Once, when talking to three of my fellow female classmates, the topic of women in science arose. Two of these friends are learning assistants (LAs) in lower-level physics courses and the topic had been brought up in their last education seminar. They observed that the female students they taught tended to ask female LAs for help. Whether consciously or not, girls in physics courses seemed to feel more comfortable approaching another female for clarification on problems in class. (I’m sure there’s been multitudes of research on this phenomenon. I don’t have any on hand at the moment, but this is a topic I’d love to explore further in a future post.)
This prompted me to reflect on my own behavior in physics classes and whether or not I may have been intimidated by the unavoidable male presence. Historically, I’m pretty atrocious at asking questions or participating in lecture at all. But, at least consciously, I don’t think that had anything to do with the men. Upon introspection, I came to the conclusion that I was more apprehensive about asking dumb questions in front of everyone. It wasn’t the number of males in the room that made me nervous, it was the sheer number of students, regardless of gender! In fact, there are plenty of girls whose intelligence intimidates me. I was even uncomfortable asking questions among some of my close friends in the PDT.
I believe my lack of confidence in physics is a confluence of many aspects of my life and personality: an inherent lack of skill, a shortage of passion, a dash of imposter syndrome. That last item might also become the focus of its own post, but I’d like to elaborate on the first.

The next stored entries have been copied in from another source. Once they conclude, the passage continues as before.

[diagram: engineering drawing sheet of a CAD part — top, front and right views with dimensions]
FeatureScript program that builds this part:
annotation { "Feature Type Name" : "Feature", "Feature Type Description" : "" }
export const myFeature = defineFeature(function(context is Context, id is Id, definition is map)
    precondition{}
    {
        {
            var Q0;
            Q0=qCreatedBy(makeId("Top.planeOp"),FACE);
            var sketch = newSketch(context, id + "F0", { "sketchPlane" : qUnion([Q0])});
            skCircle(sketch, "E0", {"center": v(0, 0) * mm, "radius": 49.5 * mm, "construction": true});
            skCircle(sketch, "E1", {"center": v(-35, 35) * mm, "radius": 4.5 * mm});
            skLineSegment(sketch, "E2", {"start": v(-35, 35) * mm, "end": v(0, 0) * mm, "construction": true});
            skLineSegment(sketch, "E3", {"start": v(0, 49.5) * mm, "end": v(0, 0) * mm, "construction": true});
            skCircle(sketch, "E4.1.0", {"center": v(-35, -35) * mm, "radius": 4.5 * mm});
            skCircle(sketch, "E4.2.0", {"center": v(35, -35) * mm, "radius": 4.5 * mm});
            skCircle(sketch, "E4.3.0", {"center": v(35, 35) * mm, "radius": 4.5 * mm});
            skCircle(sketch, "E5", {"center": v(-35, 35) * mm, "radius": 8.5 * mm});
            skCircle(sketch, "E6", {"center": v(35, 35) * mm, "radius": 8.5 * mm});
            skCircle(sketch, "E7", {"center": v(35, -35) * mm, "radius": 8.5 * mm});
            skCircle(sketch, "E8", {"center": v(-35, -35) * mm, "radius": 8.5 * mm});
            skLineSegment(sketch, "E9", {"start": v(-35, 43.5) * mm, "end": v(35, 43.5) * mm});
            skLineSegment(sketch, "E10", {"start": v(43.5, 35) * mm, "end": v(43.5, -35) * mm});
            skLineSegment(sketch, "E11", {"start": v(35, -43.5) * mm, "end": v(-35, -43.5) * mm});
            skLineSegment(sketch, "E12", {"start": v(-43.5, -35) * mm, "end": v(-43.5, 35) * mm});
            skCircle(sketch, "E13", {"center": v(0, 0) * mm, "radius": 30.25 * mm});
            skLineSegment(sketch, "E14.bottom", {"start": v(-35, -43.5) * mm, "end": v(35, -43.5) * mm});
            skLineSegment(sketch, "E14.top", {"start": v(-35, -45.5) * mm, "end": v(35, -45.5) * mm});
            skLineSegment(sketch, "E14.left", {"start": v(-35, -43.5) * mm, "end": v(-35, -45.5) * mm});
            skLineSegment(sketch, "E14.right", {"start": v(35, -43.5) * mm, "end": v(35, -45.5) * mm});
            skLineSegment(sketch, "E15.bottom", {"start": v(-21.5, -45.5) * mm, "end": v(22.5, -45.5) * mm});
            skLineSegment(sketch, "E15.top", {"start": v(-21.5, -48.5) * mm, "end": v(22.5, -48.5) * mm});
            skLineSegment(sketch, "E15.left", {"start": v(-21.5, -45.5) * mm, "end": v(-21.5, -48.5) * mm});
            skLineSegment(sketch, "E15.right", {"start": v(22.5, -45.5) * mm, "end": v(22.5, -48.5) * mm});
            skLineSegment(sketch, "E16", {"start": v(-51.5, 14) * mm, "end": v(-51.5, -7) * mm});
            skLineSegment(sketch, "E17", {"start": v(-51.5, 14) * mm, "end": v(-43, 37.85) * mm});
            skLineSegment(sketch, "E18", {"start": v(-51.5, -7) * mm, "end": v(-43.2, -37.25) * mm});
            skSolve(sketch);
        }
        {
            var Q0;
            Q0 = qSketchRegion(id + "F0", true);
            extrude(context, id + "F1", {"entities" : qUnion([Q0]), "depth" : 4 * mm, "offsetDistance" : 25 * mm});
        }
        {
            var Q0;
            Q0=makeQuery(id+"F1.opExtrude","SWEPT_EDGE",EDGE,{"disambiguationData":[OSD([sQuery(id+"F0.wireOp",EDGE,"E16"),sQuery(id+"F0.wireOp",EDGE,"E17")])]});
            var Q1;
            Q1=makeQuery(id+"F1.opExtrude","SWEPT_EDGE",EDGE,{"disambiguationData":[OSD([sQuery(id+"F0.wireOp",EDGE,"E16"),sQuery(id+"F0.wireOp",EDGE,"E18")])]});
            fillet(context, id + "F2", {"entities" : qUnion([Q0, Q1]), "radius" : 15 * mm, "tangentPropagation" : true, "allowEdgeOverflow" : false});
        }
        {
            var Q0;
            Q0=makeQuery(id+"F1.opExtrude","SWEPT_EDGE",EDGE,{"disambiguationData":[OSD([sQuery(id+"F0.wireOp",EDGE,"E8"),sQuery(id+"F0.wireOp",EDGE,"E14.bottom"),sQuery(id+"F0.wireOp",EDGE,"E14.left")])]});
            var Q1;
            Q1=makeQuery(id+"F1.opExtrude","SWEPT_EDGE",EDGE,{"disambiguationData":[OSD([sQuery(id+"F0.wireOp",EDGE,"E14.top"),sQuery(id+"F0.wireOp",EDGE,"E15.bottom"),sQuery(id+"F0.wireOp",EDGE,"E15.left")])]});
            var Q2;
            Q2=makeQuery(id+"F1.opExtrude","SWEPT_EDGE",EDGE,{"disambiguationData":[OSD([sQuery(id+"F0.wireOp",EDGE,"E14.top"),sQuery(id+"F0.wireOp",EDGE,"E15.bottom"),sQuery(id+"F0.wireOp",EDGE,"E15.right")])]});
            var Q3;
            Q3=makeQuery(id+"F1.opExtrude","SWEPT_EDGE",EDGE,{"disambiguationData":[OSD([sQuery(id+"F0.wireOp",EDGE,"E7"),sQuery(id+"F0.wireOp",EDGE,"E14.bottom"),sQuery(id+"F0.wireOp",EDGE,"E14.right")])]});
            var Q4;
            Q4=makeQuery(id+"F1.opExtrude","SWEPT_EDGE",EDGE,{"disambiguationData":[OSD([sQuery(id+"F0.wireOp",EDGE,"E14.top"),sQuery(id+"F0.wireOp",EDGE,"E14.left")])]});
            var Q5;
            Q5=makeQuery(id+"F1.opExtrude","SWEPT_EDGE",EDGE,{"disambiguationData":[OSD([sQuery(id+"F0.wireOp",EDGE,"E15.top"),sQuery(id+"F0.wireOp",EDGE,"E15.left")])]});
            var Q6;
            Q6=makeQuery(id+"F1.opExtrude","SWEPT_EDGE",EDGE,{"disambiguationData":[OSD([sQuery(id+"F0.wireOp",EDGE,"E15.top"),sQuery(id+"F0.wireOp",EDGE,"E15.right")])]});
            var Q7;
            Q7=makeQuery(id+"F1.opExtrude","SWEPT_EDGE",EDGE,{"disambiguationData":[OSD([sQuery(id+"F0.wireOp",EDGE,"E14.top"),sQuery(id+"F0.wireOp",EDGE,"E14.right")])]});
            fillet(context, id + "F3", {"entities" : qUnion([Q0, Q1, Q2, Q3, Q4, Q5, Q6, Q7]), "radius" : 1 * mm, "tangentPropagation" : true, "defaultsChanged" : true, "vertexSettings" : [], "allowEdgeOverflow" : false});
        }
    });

I firmly believe that, with enough grit, determination, and hard work, anyone can learn physics and even excel in the field. But there is no doubt that some inborn talent can’t hurt. Isaac Newton, who revolutionized 17th-century science with giant leaps in optics, the laws of motion, and the invention of calculus; George Green, an underappreciated British mathematician who, with only one year of formal schooling, developed functions that laid the groundwork for incredible breakthroughs in physics and mathematics; and Albert Einstein (he speaks for himself) possessed unquestionable talent that simply can’t be taught. Many of us plebeians, however, finding ourselves severely lacking in the natural-born-genius category, must resort to that second category: passion. My own father got C’s in his first two years in physics before he bit the bullet and pushed himself in his latter three years of undergrad (yes, that’s five years of undergraduate school), culminating in his admittance to Stanford where he eventually earned his PhD in physics. He had a passion, a love of physics that I see in so many of my classmates–one that I simply do not share.
Am I too hard on myself? Perhaps. But if I’m not, who will be?
If you’ve made it this far (first of all, thank you), you may be wondering why I called this post “a love story.” So far, I’ve recounted my slowly-eroding passion for physics, from detached wonderment to tangible awe to slight dispassion to minor hatred, and there hasn’t been much evidence of love. In all honesty, I’d say my current attitude towards physics hovers somewhere between the latter two levels, so not all hope is lost! I’ve been reading a pretty mediocre book about CERN with an intriguing section about muons, so I’m excited to explore that facet of particle physics even further in the months to come.
Physics and I haven’t totally broken it off yet. There’s still time for this love story to have a happy ending.